> EXERCISE TASKS:
a) According to the JSON.NET parsing question, below what size does the poster want to keep the de-serialized object?
b) Could you print the lines of the records from the line with "Where is Température" up to and including the line with "35 to 44 years", omitting the pictures?

> PAGE TEXT:

- - -

Issues parsing a 1GB json file using JSON.NET

1.2k views Asked by At

I have gotten an application where the input has been scaled up from 50K location records to 1.1 Million location records. This has caused serious issues as the entire file was previously de-serialized into a single object. The size of the object is ~1GB for a production like file with 1.1 Million records. Due to large object GC issues I want to keep the de-serialized object below the 85K mark.

I'm trying to parse out a single location object at a time and de-serialize it so I can control the number of objects that get de-serialized and in turn control the size of the object. I'm using the Json.Net libraries to do this.

Below is a sample of the JSON file that I'm receiving as a stream into my application.

    {
    "Locations": [{
        "LocationId": "",
        "ParentLocationId": "",
        "DisplayFlag": "Y",
        "DisplayOptions": "",
        "DisplayName": "",
        "Address": "",
        "SecondaryAddress": "",
        "City": "",
        "State": "",
        "PostalCode": "",
        "Country": "",
        "Latitude": 40.59485,
        "Longitude": -73.96174,
        "LatLonQuality": 99,
        "BusinessLogoUrl": "",
        "BusinessUrl": "",
        "DisplayText": "",
        "PhoneNumber": "",
        "VenueGroup": 7,
        "VenueType": 0,
        "SubVenue": 0,
        "IndoorFlag": "",
        "OperatorDefined": "",
        "AccessPoints": [{
            "AccessPointId": "",
            "MACAddress": "",
            "DisplayFlag": "",
            "DisplayOptions": "",
            "Latitude": 40.59485,
            "Longitude": -73.96174,
            "Status": "Up",
            "OperatorDefined": "",
            "RoamingGroups": [{
                "GroupName": ""
            },
            {
                "GroupName": ""
            }],
            "Radios": [{
                "RadioId": "",
                "RadioFrequency": "",
                "RadioProtocols": [{
                    "Protocol": ""
                }],
                "WifiConnections": [{
                    "BSSID": "",
                    "ServiceSets": [{
                        "SSID": "",
                        "SSID_Broadcasted": ""

- - -

> TASK MATERIAL:
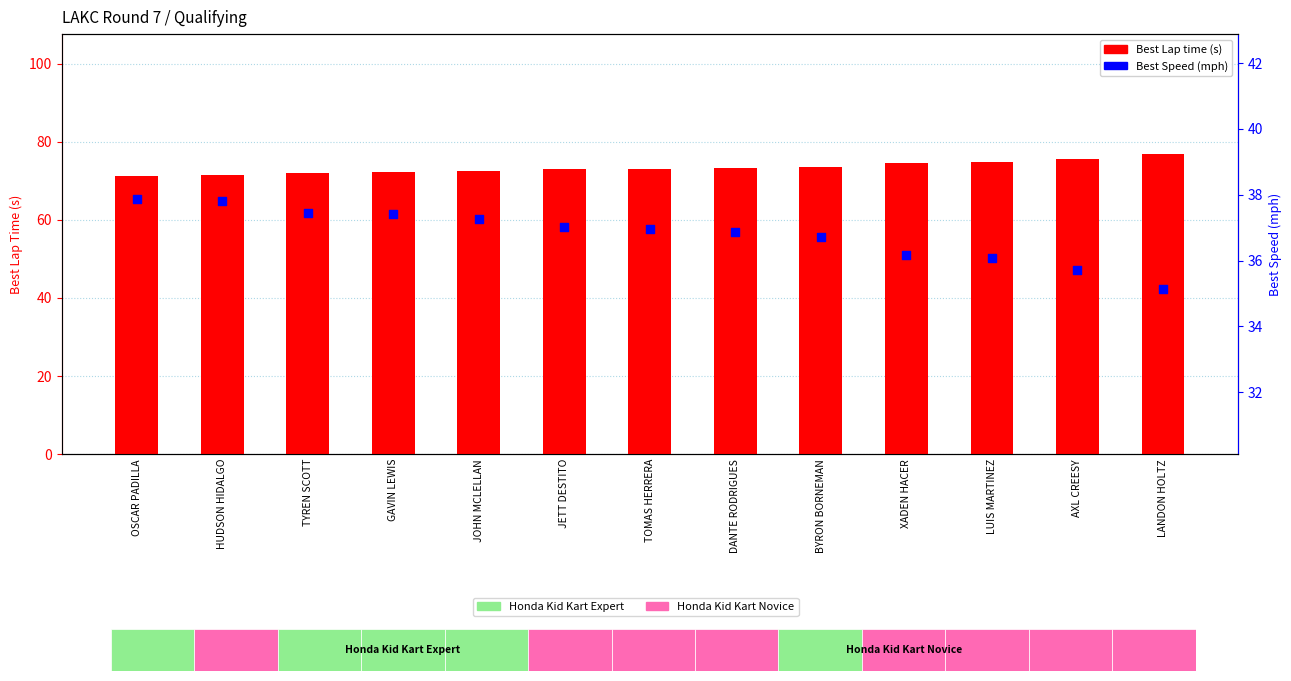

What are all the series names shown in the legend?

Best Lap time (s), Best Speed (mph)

- - -

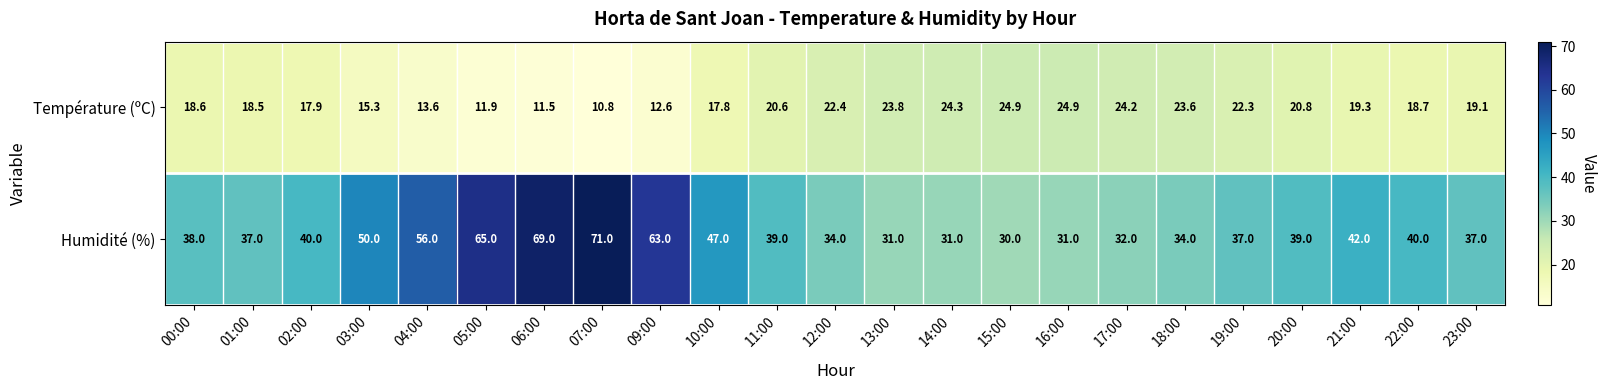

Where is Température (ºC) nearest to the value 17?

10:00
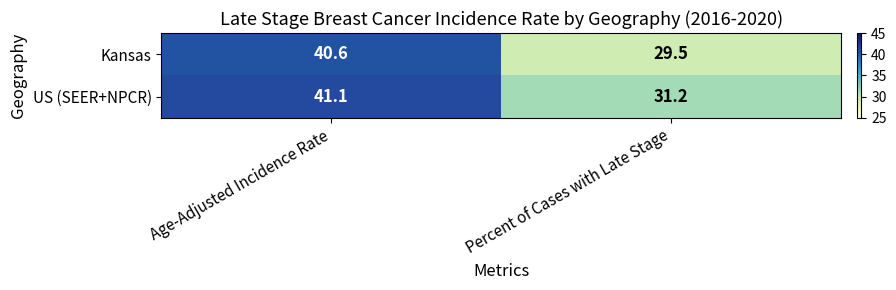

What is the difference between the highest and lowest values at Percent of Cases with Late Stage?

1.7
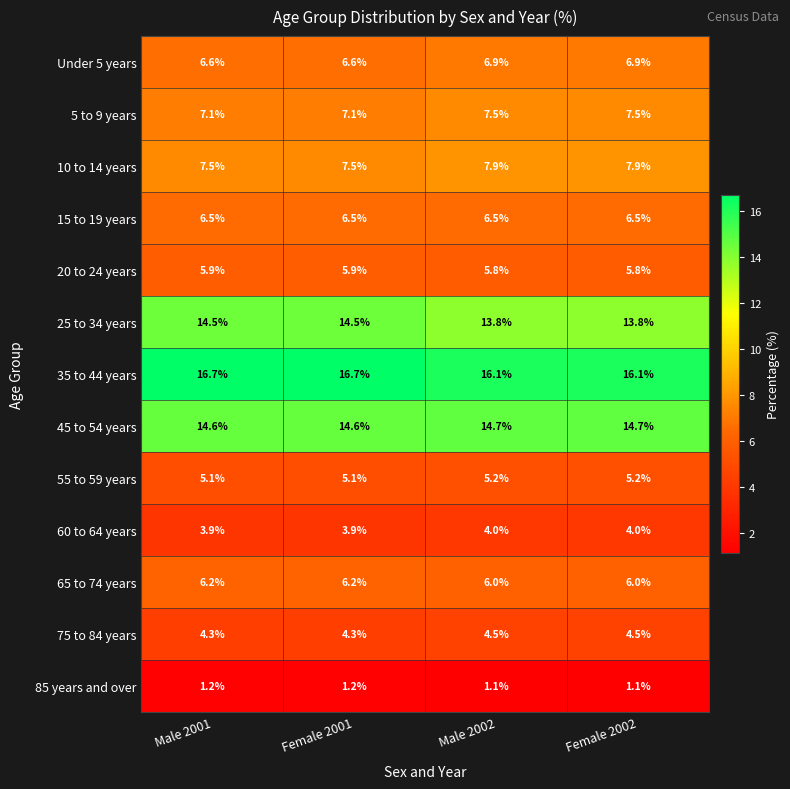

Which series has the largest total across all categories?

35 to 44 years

- - -

> ANSWERS TO EACH TASK:
a) Below the 85K mark.

b)
Where is Température (ºC) nearest to the value 17?

10:00

What is the difference between the highest and lowest values at Percent of Cases with Late Stage?

1.7

Which series has the largest total across all categories?

35 to 44 years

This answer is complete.